● **Work item**: Your answer should be one number: the count of lines in the data below that include "linejoin".

Items from a dataset
________________________________________

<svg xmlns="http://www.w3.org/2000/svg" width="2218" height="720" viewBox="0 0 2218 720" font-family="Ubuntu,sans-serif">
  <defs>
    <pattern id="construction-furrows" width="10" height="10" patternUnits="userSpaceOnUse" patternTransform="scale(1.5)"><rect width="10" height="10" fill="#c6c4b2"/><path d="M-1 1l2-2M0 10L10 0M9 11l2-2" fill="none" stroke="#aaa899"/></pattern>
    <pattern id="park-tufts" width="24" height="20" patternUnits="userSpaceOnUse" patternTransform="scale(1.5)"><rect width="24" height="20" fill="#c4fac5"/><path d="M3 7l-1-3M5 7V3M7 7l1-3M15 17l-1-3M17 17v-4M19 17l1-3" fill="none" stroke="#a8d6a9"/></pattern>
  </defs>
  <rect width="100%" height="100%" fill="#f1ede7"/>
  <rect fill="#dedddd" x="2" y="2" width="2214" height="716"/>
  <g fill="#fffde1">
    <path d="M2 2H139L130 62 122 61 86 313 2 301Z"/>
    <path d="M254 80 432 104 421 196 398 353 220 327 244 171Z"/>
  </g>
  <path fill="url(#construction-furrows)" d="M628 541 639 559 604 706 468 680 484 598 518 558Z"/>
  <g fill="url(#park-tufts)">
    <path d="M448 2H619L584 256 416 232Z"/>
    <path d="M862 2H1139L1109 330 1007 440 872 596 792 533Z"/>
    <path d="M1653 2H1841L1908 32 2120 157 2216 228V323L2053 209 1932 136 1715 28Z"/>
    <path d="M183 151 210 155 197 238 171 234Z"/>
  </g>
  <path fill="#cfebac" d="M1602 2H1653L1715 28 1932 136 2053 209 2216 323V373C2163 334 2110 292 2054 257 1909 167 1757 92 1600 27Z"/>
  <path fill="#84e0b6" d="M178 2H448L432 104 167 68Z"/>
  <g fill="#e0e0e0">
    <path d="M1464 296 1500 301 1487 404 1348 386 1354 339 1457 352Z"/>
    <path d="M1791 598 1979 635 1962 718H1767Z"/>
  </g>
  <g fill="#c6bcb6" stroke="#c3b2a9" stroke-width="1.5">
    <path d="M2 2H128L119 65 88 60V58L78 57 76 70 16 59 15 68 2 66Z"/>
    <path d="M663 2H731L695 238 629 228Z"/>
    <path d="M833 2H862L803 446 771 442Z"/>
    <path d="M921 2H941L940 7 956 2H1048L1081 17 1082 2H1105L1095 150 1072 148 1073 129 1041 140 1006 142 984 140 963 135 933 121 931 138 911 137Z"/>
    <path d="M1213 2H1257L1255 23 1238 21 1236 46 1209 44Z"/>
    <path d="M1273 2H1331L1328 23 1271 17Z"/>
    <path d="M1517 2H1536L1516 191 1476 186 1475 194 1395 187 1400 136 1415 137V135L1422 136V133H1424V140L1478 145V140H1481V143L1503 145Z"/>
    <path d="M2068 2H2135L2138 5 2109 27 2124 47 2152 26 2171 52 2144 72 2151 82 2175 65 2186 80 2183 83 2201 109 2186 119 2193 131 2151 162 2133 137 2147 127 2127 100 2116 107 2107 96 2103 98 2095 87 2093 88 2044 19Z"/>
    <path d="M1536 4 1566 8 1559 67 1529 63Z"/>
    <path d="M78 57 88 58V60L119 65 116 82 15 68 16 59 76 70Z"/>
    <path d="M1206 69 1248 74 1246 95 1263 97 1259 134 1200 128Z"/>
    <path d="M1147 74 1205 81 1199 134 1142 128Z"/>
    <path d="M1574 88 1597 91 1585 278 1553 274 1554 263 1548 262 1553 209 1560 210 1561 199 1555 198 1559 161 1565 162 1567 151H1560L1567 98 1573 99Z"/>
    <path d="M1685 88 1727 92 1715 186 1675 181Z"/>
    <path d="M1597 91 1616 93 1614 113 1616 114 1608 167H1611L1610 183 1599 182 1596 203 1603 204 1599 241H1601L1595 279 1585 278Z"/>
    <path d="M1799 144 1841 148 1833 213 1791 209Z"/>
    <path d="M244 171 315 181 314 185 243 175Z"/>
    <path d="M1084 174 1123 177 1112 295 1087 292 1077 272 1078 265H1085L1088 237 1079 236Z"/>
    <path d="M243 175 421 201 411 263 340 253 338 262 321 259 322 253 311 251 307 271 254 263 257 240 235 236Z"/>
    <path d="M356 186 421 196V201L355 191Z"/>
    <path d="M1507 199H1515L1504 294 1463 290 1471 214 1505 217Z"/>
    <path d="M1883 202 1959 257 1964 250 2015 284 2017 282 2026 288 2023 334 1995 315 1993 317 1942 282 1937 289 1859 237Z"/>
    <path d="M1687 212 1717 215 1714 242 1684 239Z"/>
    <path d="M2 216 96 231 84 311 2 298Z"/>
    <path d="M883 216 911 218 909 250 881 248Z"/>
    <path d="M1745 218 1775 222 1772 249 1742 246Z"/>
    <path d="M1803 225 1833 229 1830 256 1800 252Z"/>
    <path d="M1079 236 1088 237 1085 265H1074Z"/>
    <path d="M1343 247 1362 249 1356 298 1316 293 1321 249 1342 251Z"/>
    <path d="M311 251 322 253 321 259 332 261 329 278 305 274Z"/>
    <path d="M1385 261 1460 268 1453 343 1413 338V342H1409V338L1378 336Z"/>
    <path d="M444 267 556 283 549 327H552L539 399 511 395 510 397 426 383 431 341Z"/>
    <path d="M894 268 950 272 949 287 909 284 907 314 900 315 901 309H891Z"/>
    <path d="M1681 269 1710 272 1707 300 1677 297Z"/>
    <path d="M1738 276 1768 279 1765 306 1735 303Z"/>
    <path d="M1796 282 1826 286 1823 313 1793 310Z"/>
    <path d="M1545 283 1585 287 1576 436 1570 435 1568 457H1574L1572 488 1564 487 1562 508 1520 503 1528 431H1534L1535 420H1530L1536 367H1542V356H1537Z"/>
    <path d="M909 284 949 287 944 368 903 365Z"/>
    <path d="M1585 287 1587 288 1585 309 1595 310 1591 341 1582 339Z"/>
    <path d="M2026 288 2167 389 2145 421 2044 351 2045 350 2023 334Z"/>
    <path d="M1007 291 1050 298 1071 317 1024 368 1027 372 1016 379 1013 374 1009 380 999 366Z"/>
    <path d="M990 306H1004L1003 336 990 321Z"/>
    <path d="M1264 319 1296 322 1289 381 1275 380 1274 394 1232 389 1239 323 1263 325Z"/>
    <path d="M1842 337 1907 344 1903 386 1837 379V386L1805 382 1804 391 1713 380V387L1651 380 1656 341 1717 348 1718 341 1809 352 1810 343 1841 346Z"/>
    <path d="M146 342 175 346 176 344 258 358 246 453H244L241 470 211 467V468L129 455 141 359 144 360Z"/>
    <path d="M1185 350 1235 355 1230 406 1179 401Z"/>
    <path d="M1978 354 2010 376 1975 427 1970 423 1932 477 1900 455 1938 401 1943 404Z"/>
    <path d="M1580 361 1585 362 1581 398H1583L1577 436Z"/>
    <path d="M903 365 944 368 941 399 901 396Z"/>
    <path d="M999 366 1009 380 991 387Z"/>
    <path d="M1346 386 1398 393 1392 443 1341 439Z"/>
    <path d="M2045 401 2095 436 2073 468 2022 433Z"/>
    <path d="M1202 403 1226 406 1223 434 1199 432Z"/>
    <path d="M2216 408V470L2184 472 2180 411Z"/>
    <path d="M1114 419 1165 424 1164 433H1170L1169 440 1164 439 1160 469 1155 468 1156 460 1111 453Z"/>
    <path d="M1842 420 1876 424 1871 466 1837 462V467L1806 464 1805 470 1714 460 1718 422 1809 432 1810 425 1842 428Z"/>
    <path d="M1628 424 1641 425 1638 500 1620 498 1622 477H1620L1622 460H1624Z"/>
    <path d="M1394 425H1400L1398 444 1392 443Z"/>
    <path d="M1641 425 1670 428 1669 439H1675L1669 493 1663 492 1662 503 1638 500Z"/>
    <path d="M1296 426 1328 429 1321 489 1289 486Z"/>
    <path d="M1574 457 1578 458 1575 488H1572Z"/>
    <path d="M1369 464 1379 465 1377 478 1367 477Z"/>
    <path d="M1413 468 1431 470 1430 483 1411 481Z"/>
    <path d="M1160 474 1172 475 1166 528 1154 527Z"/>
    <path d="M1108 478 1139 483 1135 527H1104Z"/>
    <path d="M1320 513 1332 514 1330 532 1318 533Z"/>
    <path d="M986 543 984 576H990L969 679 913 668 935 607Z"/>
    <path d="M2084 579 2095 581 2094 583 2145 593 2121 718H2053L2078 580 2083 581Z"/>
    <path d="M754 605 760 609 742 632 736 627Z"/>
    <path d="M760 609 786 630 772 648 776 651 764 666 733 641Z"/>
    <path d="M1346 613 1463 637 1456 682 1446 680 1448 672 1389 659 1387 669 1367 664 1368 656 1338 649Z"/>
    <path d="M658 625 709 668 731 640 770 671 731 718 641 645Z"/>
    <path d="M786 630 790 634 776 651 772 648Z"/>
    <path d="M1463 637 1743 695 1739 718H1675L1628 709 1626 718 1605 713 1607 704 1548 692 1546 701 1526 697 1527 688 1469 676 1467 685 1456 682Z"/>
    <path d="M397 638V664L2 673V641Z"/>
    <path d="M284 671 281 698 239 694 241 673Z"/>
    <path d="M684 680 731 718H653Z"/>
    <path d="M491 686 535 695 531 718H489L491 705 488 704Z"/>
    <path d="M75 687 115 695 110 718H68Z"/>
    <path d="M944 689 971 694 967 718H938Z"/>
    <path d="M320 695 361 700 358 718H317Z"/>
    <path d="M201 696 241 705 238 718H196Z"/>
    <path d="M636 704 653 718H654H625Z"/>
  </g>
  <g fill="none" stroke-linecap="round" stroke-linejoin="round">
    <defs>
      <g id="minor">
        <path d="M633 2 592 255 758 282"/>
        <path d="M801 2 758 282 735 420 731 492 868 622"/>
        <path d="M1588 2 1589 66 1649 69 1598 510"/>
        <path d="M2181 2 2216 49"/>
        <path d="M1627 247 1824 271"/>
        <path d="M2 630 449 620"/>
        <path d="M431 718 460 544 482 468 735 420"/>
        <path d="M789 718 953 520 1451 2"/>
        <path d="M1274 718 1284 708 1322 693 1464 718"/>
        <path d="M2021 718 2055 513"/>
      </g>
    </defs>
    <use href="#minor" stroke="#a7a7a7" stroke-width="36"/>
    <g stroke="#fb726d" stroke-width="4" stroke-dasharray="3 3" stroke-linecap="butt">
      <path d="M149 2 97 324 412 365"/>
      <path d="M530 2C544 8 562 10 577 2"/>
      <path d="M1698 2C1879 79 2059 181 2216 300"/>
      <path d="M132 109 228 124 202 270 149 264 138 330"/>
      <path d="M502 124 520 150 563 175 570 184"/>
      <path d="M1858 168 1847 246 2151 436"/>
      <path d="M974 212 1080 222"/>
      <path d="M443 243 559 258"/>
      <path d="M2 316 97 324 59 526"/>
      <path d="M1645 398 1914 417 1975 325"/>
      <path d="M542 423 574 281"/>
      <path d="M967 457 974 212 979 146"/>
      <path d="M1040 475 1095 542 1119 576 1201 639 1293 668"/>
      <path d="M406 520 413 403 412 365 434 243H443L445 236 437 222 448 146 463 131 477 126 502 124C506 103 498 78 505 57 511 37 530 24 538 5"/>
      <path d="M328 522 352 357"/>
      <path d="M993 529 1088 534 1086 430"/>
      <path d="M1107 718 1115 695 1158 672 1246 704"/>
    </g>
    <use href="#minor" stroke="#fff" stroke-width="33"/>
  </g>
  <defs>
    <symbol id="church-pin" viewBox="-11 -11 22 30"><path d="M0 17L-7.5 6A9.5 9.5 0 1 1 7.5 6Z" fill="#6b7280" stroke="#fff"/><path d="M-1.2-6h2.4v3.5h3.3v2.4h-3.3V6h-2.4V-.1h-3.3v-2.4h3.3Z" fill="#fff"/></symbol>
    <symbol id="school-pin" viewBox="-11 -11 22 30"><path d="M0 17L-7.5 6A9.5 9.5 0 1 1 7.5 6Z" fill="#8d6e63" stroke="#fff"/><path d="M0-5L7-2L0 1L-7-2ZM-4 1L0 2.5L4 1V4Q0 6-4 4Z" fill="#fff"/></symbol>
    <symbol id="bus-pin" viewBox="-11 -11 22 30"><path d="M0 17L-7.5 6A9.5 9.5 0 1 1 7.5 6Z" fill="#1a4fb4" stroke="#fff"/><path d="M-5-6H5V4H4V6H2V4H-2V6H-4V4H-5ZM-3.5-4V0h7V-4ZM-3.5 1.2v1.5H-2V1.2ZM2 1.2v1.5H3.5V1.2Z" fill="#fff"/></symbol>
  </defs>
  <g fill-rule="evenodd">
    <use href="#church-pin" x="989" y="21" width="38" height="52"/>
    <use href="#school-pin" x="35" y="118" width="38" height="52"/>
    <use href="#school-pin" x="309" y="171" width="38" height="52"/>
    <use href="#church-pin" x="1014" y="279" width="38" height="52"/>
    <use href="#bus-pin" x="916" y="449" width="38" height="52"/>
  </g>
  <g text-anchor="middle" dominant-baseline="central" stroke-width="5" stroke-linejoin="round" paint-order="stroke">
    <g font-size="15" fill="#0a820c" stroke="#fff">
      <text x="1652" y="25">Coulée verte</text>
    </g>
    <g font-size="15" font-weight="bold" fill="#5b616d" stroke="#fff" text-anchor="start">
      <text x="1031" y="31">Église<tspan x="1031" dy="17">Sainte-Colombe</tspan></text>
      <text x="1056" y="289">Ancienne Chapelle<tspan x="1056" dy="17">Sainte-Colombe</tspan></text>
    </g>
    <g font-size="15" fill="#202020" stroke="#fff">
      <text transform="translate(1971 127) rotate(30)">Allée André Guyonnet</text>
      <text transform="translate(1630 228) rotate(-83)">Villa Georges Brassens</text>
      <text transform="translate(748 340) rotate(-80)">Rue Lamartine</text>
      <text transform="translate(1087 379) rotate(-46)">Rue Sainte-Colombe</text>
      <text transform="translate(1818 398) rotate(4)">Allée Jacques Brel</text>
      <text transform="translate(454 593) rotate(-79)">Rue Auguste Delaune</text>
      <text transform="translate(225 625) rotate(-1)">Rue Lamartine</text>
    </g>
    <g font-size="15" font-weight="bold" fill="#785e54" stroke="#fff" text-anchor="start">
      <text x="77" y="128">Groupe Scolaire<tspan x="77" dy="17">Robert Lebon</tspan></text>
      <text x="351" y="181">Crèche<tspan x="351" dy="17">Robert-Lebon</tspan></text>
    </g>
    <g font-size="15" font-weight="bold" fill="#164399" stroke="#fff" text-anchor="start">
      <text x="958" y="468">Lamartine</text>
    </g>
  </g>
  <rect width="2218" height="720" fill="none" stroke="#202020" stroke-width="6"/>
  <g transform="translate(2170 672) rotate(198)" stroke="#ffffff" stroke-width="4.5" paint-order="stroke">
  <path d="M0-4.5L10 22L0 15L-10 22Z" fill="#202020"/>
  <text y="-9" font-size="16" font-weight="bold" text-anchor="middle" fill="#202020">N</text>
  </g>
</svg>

________________________________________

● **Written solution**: 2